[Task item] I would like you to return all of the records exactly as they stand.
-------- Supplied data --------
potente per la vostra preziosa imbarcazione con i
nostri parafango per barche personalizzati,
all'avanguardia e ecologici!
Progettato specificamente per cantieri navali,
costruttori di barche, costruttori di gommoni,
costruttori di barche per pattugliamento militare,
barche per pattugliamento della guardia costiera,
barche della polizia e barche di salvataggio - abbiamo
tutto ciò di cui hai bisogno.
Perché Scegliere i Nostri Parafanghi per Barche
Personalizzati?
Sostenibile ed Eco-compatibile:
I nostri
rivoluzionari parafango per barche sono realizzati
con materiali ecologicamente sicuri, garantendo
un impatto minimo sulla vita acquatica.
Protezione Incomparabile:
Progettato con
--------
[Solved problem]
potente per la vostra preziosa imbarcazione con i
nostri parafango per barche personalizzati,
all'avanguardia e ecologici!
Progettato specificamente per cantieri navali,
costruttori di barche, costruttori di gommoni,
costruttori di barche per pattugliamento militare,
barche per pattugliamento della guardia costiera,
barche della polizia e barche di salvataggio - abbiamo
tutto ciò di cui hai bisogno.
Perché Scegliere i Nostri Parafanghi per Barche
Personalizzati?
Sostenibile ed Eco-compatibile:
I nostri
rivoluzionari parafango per barche sono realizzati
con materiali ecologicamente sicuri, garantendo
un impatto minimo sulla vita acquatica.
Protezione Incomparabile:
Progettato con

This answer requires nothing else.